#### Material provided
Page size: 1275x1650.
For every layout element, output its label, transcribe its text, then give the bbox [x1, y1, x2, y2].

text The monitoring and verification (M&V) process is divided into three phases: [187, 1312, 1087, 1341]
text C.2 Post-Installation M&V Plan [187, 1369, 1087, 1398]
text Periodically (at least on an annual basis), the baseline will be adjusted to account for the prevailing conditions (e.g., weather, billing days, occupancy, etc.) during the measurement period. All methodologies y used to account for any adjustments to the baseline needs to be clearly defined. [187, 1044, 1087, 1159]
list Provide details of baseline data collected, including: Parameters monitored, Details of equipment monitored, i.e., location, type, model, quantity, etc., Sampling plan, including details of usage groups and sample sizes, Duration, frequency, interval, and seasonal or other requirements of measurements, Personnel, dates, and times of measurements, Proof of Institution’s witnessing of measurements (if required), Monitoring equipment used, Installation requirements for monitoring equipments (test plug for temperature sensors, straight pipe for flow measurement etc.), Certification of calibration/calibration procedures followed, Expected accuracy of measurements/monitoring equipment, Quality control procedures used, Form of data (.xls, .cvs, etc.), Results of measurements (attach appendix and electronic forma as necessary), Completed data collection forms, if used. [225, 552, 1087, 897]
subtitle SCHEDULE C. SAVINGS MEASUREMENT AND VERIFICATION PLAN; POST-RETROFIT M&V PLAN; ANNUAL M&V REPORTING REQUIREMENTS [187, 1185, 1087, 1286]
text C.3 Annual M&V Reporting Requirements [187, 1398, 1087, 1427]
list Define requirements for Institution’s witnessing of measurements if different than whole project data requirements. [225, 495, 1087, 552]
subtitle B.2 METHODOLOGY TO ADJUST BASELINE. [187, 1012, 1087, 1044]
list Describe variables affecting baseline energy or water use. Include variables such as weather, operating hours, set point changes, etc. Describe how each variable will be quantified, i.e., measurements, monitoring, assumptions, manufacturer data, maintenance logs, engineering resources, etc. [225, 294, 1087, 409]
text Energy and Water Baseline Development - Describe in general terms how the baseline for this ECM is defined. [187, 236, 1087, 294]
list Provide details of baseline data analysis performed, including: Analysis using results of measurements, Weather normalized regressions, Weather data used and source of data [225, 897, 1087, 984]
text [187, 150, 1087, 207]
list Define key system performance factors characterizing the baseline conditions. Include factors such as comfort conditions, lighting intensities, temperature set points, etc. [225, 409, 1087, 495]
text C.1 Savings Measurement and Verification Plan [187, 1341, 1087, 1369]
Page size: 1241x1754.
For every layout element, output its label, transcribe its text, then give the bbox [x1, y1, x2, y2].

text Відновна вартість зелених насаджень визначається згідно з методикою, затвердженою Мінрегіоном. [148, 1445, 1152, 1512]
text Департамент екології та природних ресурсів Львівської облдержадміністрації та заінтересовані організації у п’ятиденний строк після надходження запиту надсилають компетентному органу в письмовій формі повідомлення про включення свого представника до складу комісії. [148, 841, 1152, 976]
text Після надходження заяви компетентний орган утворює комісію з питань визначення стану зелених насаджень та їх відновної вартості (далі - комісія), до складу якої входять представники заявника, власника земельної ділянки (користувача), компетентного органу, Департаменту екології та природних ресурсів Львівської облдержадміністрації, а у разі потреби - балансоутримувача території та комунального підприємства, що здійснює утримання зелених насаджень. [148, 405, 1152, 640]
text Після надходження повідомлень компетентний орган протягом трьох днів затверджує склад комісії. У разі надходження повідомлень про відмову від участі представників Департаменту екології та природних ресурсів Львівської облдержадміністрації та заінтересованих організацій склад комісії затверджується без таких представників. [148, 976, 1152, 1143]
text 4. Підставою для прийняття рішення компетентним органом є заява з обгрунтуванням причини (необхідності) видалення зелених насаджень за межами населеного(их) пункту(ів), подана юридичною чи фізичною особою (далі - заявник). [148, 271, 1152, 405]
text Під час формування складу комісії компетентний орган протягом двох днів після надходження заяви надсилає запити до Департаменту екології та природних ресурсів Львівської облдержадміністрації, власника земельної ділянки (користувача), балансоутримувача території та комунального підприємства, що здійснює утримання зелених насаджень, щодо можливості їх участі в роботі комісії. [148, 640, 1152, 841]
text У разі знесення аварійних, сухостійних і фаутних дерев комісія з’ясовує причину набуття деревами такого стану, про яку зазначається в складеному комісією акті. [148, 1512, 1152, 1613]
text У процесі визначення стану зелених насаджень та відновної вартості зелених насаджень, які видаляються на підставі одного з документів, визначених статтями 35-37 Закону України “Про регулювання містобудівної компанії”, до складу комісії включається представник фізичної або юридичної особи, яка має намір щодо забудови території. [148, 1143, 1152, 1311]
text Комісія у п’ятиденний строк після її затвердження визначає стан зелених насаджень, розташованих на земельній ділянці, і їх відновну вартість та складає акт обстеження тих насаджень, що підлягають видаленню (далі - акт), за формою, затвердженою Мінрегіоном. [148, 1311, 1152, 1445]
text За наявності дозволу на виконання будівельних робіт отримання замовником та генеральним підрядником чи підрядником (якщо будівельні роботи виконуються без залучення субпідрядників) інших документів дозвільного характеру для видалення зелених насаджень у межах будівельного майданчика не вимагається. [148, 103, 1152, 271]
########
Job item:
Output the records in full. Match them exactly.

Written solution:
Page size: 1275x1650.
For every layout element, output its label, transcribe its text, then give the bbox [x1, y1, x2, y2].

text The monitoring and verification (M&V) process is divided into three phases: [187, 1312, 1087, 1341]
text C.2 Post-Installation M&V Plan [187, 1369, 1087, 1398]
text Periodically (at least on an annual basis), the baseline will be adjusted to account for the prevailing conditions (e.g., weather, billing days, occupancy, etc.) during the measurement period. All methodologies y used to account for any adjustments to the baseline needs to be clearly defined. [187, 1044, 1087, 1159]
list Provide details of baseline data collected, including: Parameters monitored, Details of equipment monitored, i.e., location, type, model, quantity, etc., Sampling plan, including details of usage groups and sample sizes, Duration, frequency, interval, and seasonal or other requirements of measurements, Personnel, dates, and times of measurements, Proof of Institution’s witnessing of measurements (if required), Monitoring equipment used, Installation requirements for monitoring equipments (test plug for temperature sensors, straight pipe for flow measurement etc.), Certification of calibration/calibration procedures followed, Expected accuracy of measurements/monitoring equipment, Quality control procedures used, Form of data (.xls, .cvs, etc.), Results of measurements (attach appendix and electronic forma as necessary), Completed data collection forms, if used. [225, 552, 1087, 897]
subtitle SCHEDULE C. SAVINGS MEASUREMENT AND VERIFICATION PLAN; POST-RETROFIT M&V PLAN; ANNUAL M&V REPORTING REQUIREMENTS [187, 1185, 1087, 1286]
text C.3 Annual M&V Reporting Requirements [187, 1398, 1087, 1427]
list Define requirements for Institution’s witnessing of measurements if different than whole project data requirements. [225, 495, 1087, 552]
subtitle B.2 METHODOLOGY TO ADJUST BASELINE. [187, 1012, 1087, 1044]
list Describe variables affecting baseline energy or water use. Include variables such as weather, operating hours, set point changes, etc. Describe how each variable will be quantified, i.e., measurements, monitoring, assumptions, manufacturer data, maintenance logs, engineering resources, etc. [225, 294, 1087, 409]
text Energy and Water Baseline Development - Describe in general terms how the baseline for this ECM is defined. [187, 236, 1087, 294]
list Provide details of baseline data analysis performed, including: Analysis using results of measurements, Weather normalized regressions, Weather data used and source of data [225, 897, 1087, 984]
text [187, 150, 1087, 207]
list Define key system performance factors characterizing the baseline conditions. Include factors such as comfort conditions, lighting intensities, temperature set points, etc. [225, 409, 1087, 495]
text C.1 Savings Measurement and Verification Plan [187, 1341, 1087, 1369]
Page size: 1241x1754.
For every layout element, output its label, transcribe its text, then give the bbox [x1, y1, x2, y2].

text Відновна вартість зелених насаджень визначається згідно з методикою, затвердженою Мінрегіоном. [148, 1445, 1152, 1512]
text Департамент екології та природних ресурсів Львівської облдержадміністрації та заінтересовані організації у п’ятиденний строк після надходження запиту надсилають компетентному органу в письмовій формі повідомлення про включення свого представника до складу комісії. [148, 841, 1152, 976]
text Після надходження заяви компетентний орган утворює комісію з питань визначення стану зелених насаджень та їх відновної вартості (далі - комісія), до складу якої входять представники заявника, власника земельної ділянки (користувача), компетентного органу, Департаменту екології та природних ресурсів Львівської облдержадміністрації, а у разі потреби - балансоутримувача території та комунального підприємства, що здійснює утримання зелених насаджень. [148, 405, 1152, 640]
text Після надходження повідомлень компетентний орган протягом трьох днів затверджує склад комісії. У разі надходження повідомлень про відмову від участі представників Департаменту екології та природних ресурсів Львівської облдержадміністрації та заінтересованих організацій склад комісії затверджується без таких представників. [148, 976, 1152, 1143]
text 4. Підставою для прийняття рішення компетентним органом є заява з обгрунтуванням причини (необхідності) видалення зелених насаджень за межами населеного(их) пункту(ів), подана юридичною чи фізичною особою (далі - заявник). [148, 271, 1152, 405]
text Під час формування складу комісії компетентний орган протягом двох днів після надходження заяви надсилає запити до Департаменту екології та природних ресурсів Львівської облдержадміністрації, власника земельної ділянки (користувача), балансоутримувача території та комунального підприємства, що здійснює утримання зелених насаджень, щодо можливості їх участі в роботі комісії. [148, 640, 1152, 841]
text У разі знесення аварійних, сухостійних і фаутних дерев комісія з’ясовує причину набуття деревами такого стану, про яку зазначається в складеному комісією акті. [148, 1512, 1152, 1613]
text У процесі визначення стану зелених насаджень та відновної вартості зелених насаджень, які видаляються на підставі одного з документів, визначених статтями 35-37 Закону України “Про регулювання містобудівної компанії”, до складу комісії включається представник фізичної або юридичної особи, яка має намір щодо забудови території. [148, 1143, 1152, 1311]
text Комісія у п’ятиденний строк після її затвердження визначає стан зелених насаджень, розташованих на земельній ділянці, і їх відновну вартість та складає акт обстеження тих насаджень, що підлягають видаленню (далі - акт), за формою, затвердженою Мінрегіоном. [148, 1311, 1152, 1445]
text За наявності дозволу на виконання будівельних робіт отримання замовником та генеральним підрядником чи підрядником (якщо будівельні роботи виконуються без залучення субпідрядників) інших документів дозвільного характеру для видалення зелених насаджень у межах будівельного майданчика не вимагається. [148, 103, 1152, 271]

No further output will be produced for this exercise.